WHAT IS BEING ASKED — Each line in the data must be reproduced as written, except for any picture.

Stored entries
Content starts

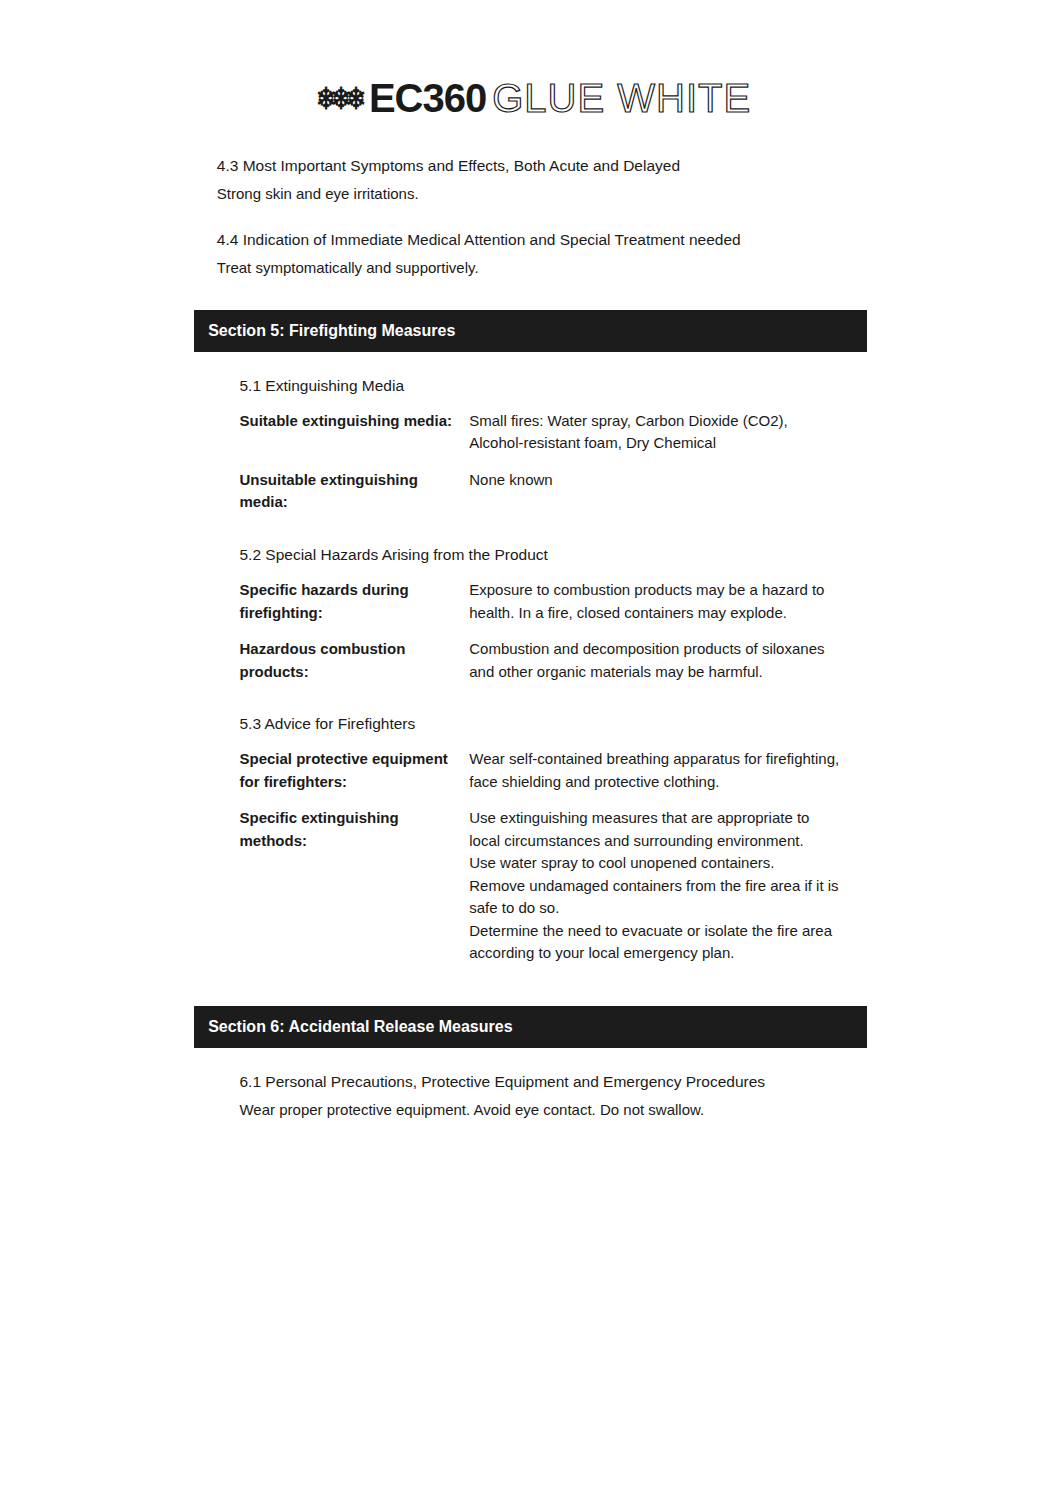❄❄❄EC360 GLUE WHITE
4.3 Most Important Symptoms and Effects, Both Acute and Delayed
Strong skin and eye irritations.
4.4 Indication of Immediate Medical Attention and Special Treatment needed
Treat symptomatically and supportively.
Section 5: Firefighting Measures
5.1 Extinguishing Media
| Suitable extinguishing media: | Small fires: Water spray, Carbon Dioxide (CO2), Alcohol-resistant foam, Dry Chemical |
| Unsuitable extinguishing media: | None known |
5.2 Special Hazards Arising from the Product
| Specific hazards during firefighting: | Exposure to combustion products may be a hazard to health. In a fire, closed containers may explode. |
| Hazardous combustion products: | Combustion and decomposition products of siloxanes and other organic materials may be harmful. |
5.3 Advice for Firefighters
| Special protective equipment for firefighters: | Wear self-contained breathing apparatus for firefighting, face shielding and protective clothing. |
| Specific extinguishing methods: | Use extinguishing measures that are appropriate to local circumstances and surrounding environment. Use water spray to cool unopened containers. Remove undamaged containers from the fire area if it is safe to do so. Determine the need to evacuate or isolate the fire area according to your local emergency plan. |
Section 6: Accidental Release Measures
6.1 Personal Precautions, Protective Equipment and Emergency Procedures
Wear proper protective equipment. Avoid eye contact. Do not swallow.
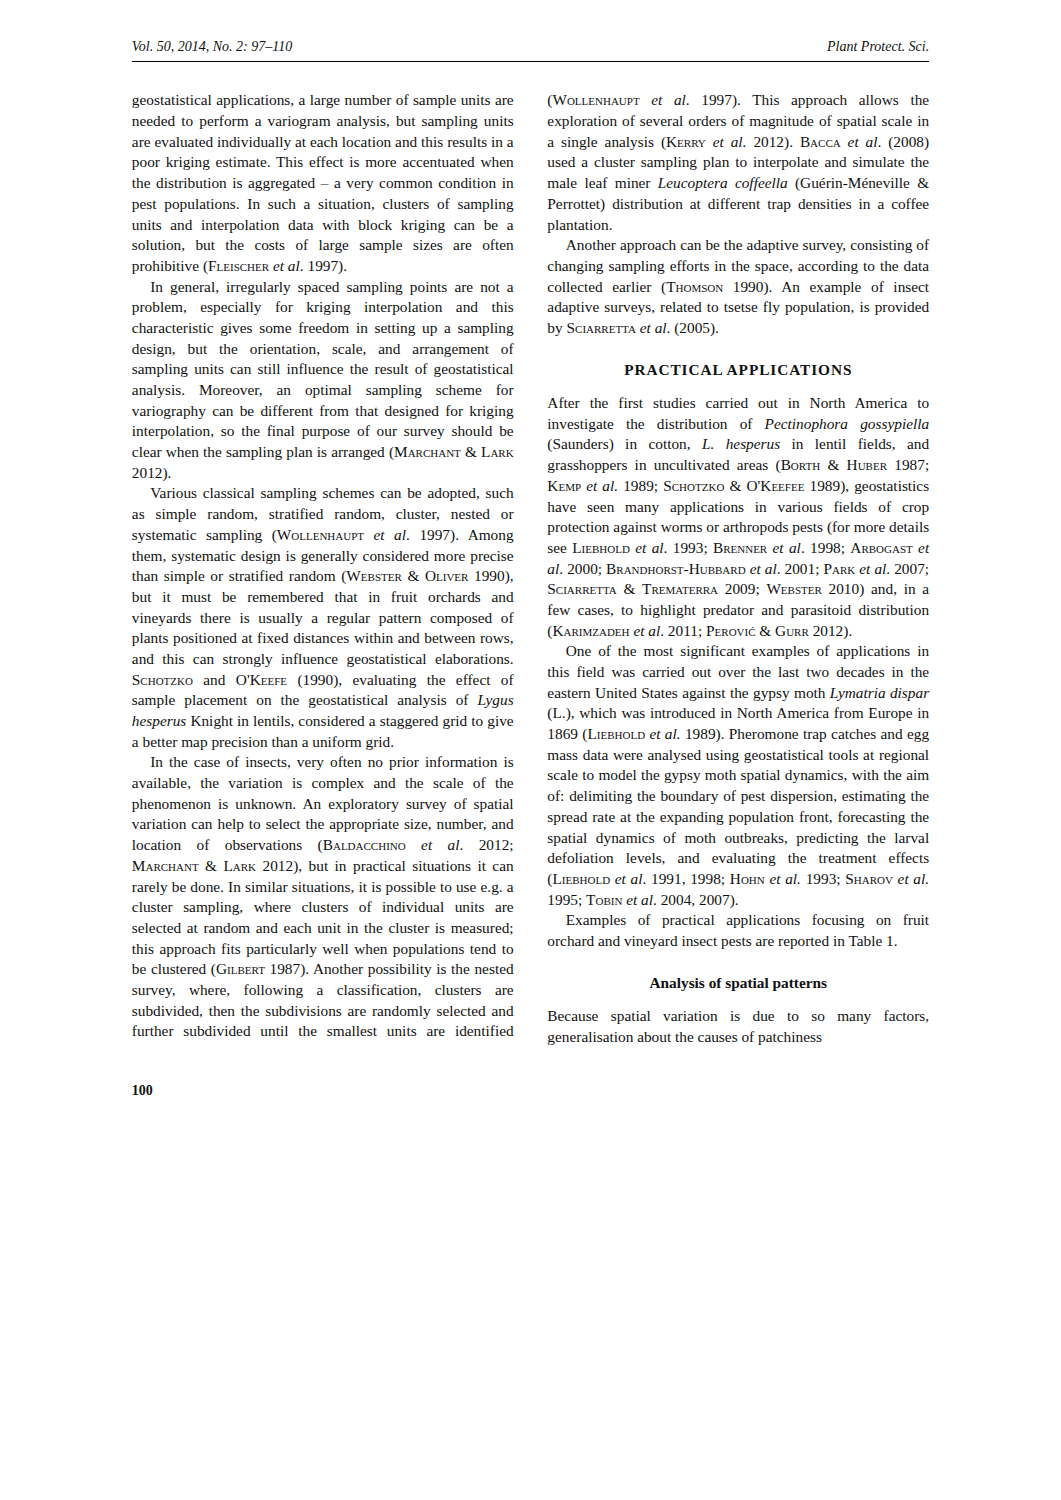Vol. 50, 2014, No. 2: 97–110 Plant Protect. Sci.
geostatistical applications, a large number of sample units are needed to perform a variogram analysis, but sampling units are evaluated individually at each location and this results in a poor kriging estimate. This effect is more accentuated when the distribution is aggregated – a very common condition in pest populations. In such a situation, clusters of sampling units and interpolation data with block kriging can be a solution, but the costs of large sample sizes are often prohibitive (Fleischer et al. 1997).
In general, irregularly spaced sampling points are not a problem, especially for kriging interpolation and this characteristic gives some freedom in setting up a sampling design, but the orientation, scale, and arrangement of sampling units can still influence the result of geostatistical analysis. Moreover, an optimal sampling scheme for variography can be different from that designed for kriging interpolation, so the final purpose of our survey should be clear when the sampling plan is arranged (Marchant & Lark 2012).
Various classical sampling schemes can be adopted, such as simple random, stratified random, cluster, nested or systematic sampling (Wollenhaupt et al. 1997). Among them, systematic design is generally considered more precise than simple or stratified random (Webster & Oliver 1990), but it must be remembered that in fruit orchards and vineyards there is usually a regular pattern composed of plants positioned at fixed distances within and between rows, and this can strongly influence geostatistical elaborations. Schotzko and O'Keefe (1990), evaluating the effect of sample placement on the geostatistical analysis of Lygus hesperus Knight in lentils, considered a staggered grid to give a better map precision than a uniform grid.
In the case of insects, very often no prior information is available, the variation is complex and the scale of the phenomenon is unknown. An exploratory survey of spatial variation can help to select the appropriate size, number, and location of observations (Baldacchino et al. 2012; Marchant & Lark 2012), but in practical situations it can rarely be done. In similar situations, it is possible to use e.g. a cluster sampling, where clusters of individual units are selected at random and each unit in the cluster is measured; this approach fits particularly well when populations tend to be clustered (Gilbert 1987). Another possibility is the nested survey, where, following a classification, clusters are subdivided, then the subdivisions are randomly selected and further subdivided until the smallest units are identified (Wollenhaupt et al. 1997). This approach allows the exploration of several orders of magnitude of spatial scale in a single analysis (Kerry et al. 2012). Bacca et al. (2008) used a cluster sampling plan to interpolate and simulate the male leaf miner Leucoptera coffeella (Guérin-Méneville & Perrottet) distribution at different trap densities in a coffee plantation.
Another approach can be the adaptive survey, consisting of changing sampling efforts in the space, according to the data collected earlier (Thomson 1990). An example of insect adaptive surveys, related to tsetse fly population, is provided by Sciarretta et al. (2005).
Practical applications
After the first studies carried out in North America to investigate the distribution of Pectinophora gossypiella (Saunders) in cotton, L. hesperus in lentil fields, and grasshoppers in uncultivated areas (Borth & Huber 1987; Kemp et al. 1989; Schotzko & O'Keefee 1989), geostatistics have seen many applications in various fields of crop protection against worms or arthropods pests (for more details see Liebhold et al. 1993; Brenner et al. 1998; Arbogast et al. 2000; Brandhorst-Hubbard et al. 2001; Park et al. 2007; Sciarretta & Trematerra 2009; Webster 2010) and, in a few cases, to highlight predator and parasitoid distribution (Karimzadeh et al. 2011; Perović & Gurr 2012).
One of the most significant examples of applications in this field was carried out over the last two decades in the eastern United States against the gypsy moth Lymatria dispar (L.), which was introduced in North America from Europe in 1869 (Liebhold et al. 1989). Pheromone trap catches and egg mass data were analysed using geostatistical tools at regional scale to model the gypsy moth spatial dynamics, with the aim of: delimiting the boundary of pest dispersion, estimating the spread rate at the expanding population front, forecasting the spatial dynamics of moth outbreaks, predicting the larval defoliation levels, and evaluating the treatment effects (Liebhold et al. 1991, 1998; Hohn et al. 1993; Sharov et al. 1995; Tobin et al. 2004, 2007).
Examples of practical applications focusing on fruit orchard and vineyard insect pests are reported in Table 1.
Analysis of spatial patterns
Because spatial variation is due to so many factors, generalisation about the causes of patchiness
100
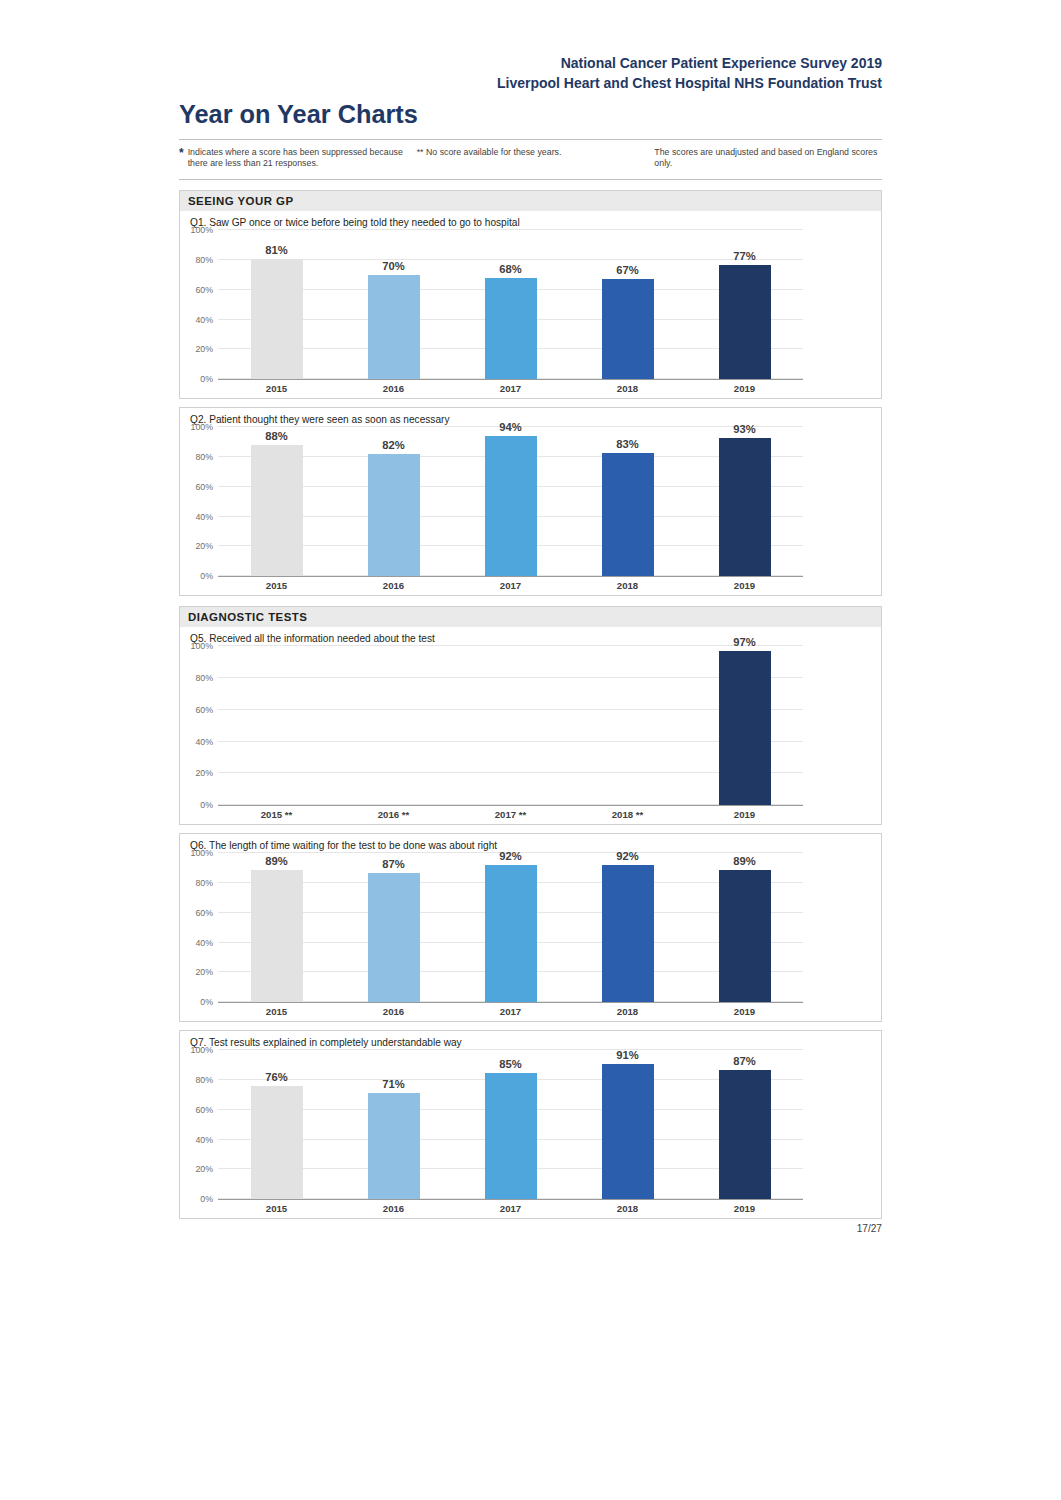National Cancer Patient Experience Survey 2019
Liverpool Heart and Chest Hospital NHS Foundation Trust
Year on Year Charts
* Indicates where a score has been suppressed because there are less than 21 responses.
** No score available for these years.
The scores are unadjusted and based on England scores only.
SEEING YOUR GP
Q1. Saw GP once or twice before being told they needed to go to hospital
100%
80%
60%
40%
20%
0%
81%
70%
68%
67%
77%
2015
2016
2017
2018
2019
Q2. Patient thought they were seen as soon as necessary
100%
80%
60%
40%
20%
0%
88%
82%
94%
83%
93%
2015
2016
2017
2018
2019
DIAGNOSTIC TESTS
Q5. Received all the information needed about the test
100%
80%
60%
40%
20%
0%
97%
2015 **
2016 **
2017 **
2018 **
2019
Q6. The length of time waiting for the test to be done was about right
100%
80%
60%
40%
20%
0%
89%
87%
92%
92%
89%
2015
2016
2017
2018
2019
Q7. Test results explained in completely understandable way
100%
80%
60%
40%
20%
0%
76%
71%
85%
91%
87%
2015
2016
2017
2018
2019
17/27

Content ends

SOLVED EXERCISE —
❄❄❄EC360 GLUE WHITE
4.3 Most Important Symptoms and Effects, Both Acute and Delayed
Strong skin and eye irritations.
4.4 Indication of Immediate Medical Attention and Special Treatment needed
Treat symptomatically and supportively.
Section 5: Firefighting Measures
5.1 Extinguishing Media
| Suitable extinguishing media: | Small fires: Water spray, Carbon Dioxide (CO2), Alcohol-resistant foam, Dry Chemical |
| Unsuitable extinguishing media: | None known |
5.2 Special Hazards Arising from the Product
| Specific hazards during firefighting: | Exposure to combustion products may be a hazard to health. In a fire, closed containers may explode. |
| Hazardous combustion products: | Combustion and decomposition products of siloxanes and other organic materials may be harmful. |
5.3 Advice for Firefighters
| Special protective equipment for firefighters: | Wear self-contained breathing apparatus for firefighting, face shielding and protective clothing. |
| Specific extinguishing methods: | Use extinguishing measures that are appropriate to local circumstances and surrounding environment. Use water spray to cool unopened containers. Remove undamaged containers from the fire area if it is safe to do so. Determine the need to evacuate or isolate the fire area according to your local emergency plan. |
Section 6: Accidental Release Measures
6.1 Personal Precautions, Protective Equipment and Emergency Procedures
Wear proper protective equipment. Avoid eye contact. Do not swallow.
Vol. 50, 2014, No. 2: 97–110 Plant Protect. Sci.
geostatistical applications, a large number of sample units are needed to perform a variogram analysis, but sampling units are evaluated individually at each location and this results in a poor kriging estimate. This effect is more accentuated when the distribution is aggregated – a very common condition in pest populations. In such a situation, clusters of sampling units and interpolation data with block kriging can be a solution, but the costs of large sample sizes are often prohibitive (Fleischer et al. 1997).
In general, irregularly spaced sampling points are not a problem, especially for kriging interpolation and this characteristic gives some freedom in setting up a sampling design, but the orientation, scale, and arrangement of sampling units can still influence the result of geostatistical analysis. Moreover, an optimal sampling scheme for variography can be different from that designed for kriging interpolation, so the final purpose of our survey should be clear when the sampling plan is arranged (Marchant & Lark 2012).
Various classical sampling schemes can be adopted, such as simple random, stratified random, cluster, nested or systematic sampling (Wollenhaupt et al. 1997). Among them, systematic design is generally considered more precise than simple or stratified random (Webster & Oliver 1990), but it must be remembered that in fruit orchards and vineyards there is usually a regular pattern composed of plants positioned at fixed distances within and between rows, and this can strongly influence geostatistical elaborations. Schotzko and O'Keefe (1990), evaluating the effect of sample placement on the geostatistical analysis of Lygus hesperus Knight in lentils, considered a staggered grid to give a better map precision than a uniform grid.
In the case of insects, very often no prior information is available, the variation is complex and the scale of the phenomenon is unknown. An exploratory survey of spatial variation can help to select the appropriate size, number, and location of observations (Baldacchino et al. 2012; Marchant & Lark 2012), but in practical situations it can rarely be done. In similar situations, it is possible to use e.g. a cluster sampling, where clusters of individual units are selected at random and each unit in the cluster is measured; this approach fits particularly well when populations tend to be clustered (Gilbert 1987). Another possibility is the nested survey, where, following a classification, clusters are subdivided, then the subdivisions are randomly selected and further subdivided until the smallest units are identified (Wollenhaupt et al. 1997). This approach allows the exploration of several orders of magnitude of spatial scale in a single analysis (Kerry et al. 2012). Bacca et al. (2008) used a cluster sampling plan to interpolate and simulate the male leaf miner Leucoptera coffeella (Guérin-Méneville & Perrottet) distribution at different trap densities in a coffee plantation.
Another approach can be the adaptive survey, consisting of changing sampling efforts in the space, according to the data collected earlier (Thomson 1990). An example of insect adaptive surveys, related to tsetse fly population, is provided by Sciarretta et al. (2005).
Practical applications
After the first studies carried out in North America to investigate the distribution of Pectinophora gossypiella (Saunders) in cotton, L. hesperus in lentil fields, and grasshoppers in uncultivated areas (Borth & Huber 1987; Kemp et al. 1989; Schotzko & O'Keefee 1989), geostatistics have seen many applications in various fields of crop protection against worms or arthropods pests (for more details see Liebhold et al. 1993; Brenner et al. 1998; Arbogast et al. 2000; Brandhorst-Hubbard et al. 2001; Park et al. 2007; Sciarretta & Trematerra 2009; Webster 2010) and, in a few cases, to highlight predator and parasitoid distribution (Karimzadeh et al. 2011; Perović & Gurr 2012).
One of the most significant examples of applications in this field was carried out over the last two decades in the eastern United States against the gypsy moth Lymatria dispar (L.), which was introduced in North America from Europe in 1869 (Liebhold et al. 1989). Pheromone trap catches and egg mass data were analysed using geostatistical tools at regional scale to model the gypsy moth spatial dynamics, with the aim of: delimiting the boundary of pest dispersion, estimating the spread rate at the expanding population front, forecasting the spatial dynamics of moth outbreaks, predicting the larval defoliation levels, and evaluating the treatment effects (Liebhold et al. 1991, 1998; Hohn et al. 1993; Sharov et al. 1995; Tobin et al. 2004, 2007).
Examples of practical applications focusing on fruit orchard and vineyard insect pests are reported in Table 1.
Analysis of spatial patterns
Because spatial variation is due to so many factors, generalisation about the causes of patchiness
100
National Cancer Patient Experience Survey 2019
Liverpool Heart and Chest Hospital NHS Foundation Trust
Year on Year Charts
* Indicates where a score has been suppressed because there are less than 21 responses.
** No score available for these years.
The scores are unadjusted and based on England scores only.
SEEING YOUR GP
Q1. Saw GP once or twice before being told they needed to go to hospital
100%
80%
60%
40%
20%
0%
81%
70%
68%
67%
77%
2015
2016
2017
2018
2019
Q2. Patient thought they were seen as soon as necessary
100%
80%
60%
40%
20%
0%
88%
82%
94%
83%
93%
2015
2016
2017
2018
2019
DIAGNOSTIC TESTS
Q5. Received all the information needed about the test
100%
80%
60%
40%
20%
0%
97%
2015 **
2016 **
2017 **
2018 **
2019
Q6. The length of time waiting for the test to be done was about right
100%
80%
60%
40%
20%
0%
89%
87%
92%
92%
89%
2015
2016
2017
2018
2019
Q7. Test results explained in completely understandable way
100%
80%
60%
40%
20%
0%
76%
71%
85%
91%
87%
2015
2016
2017
2018
2019
17/27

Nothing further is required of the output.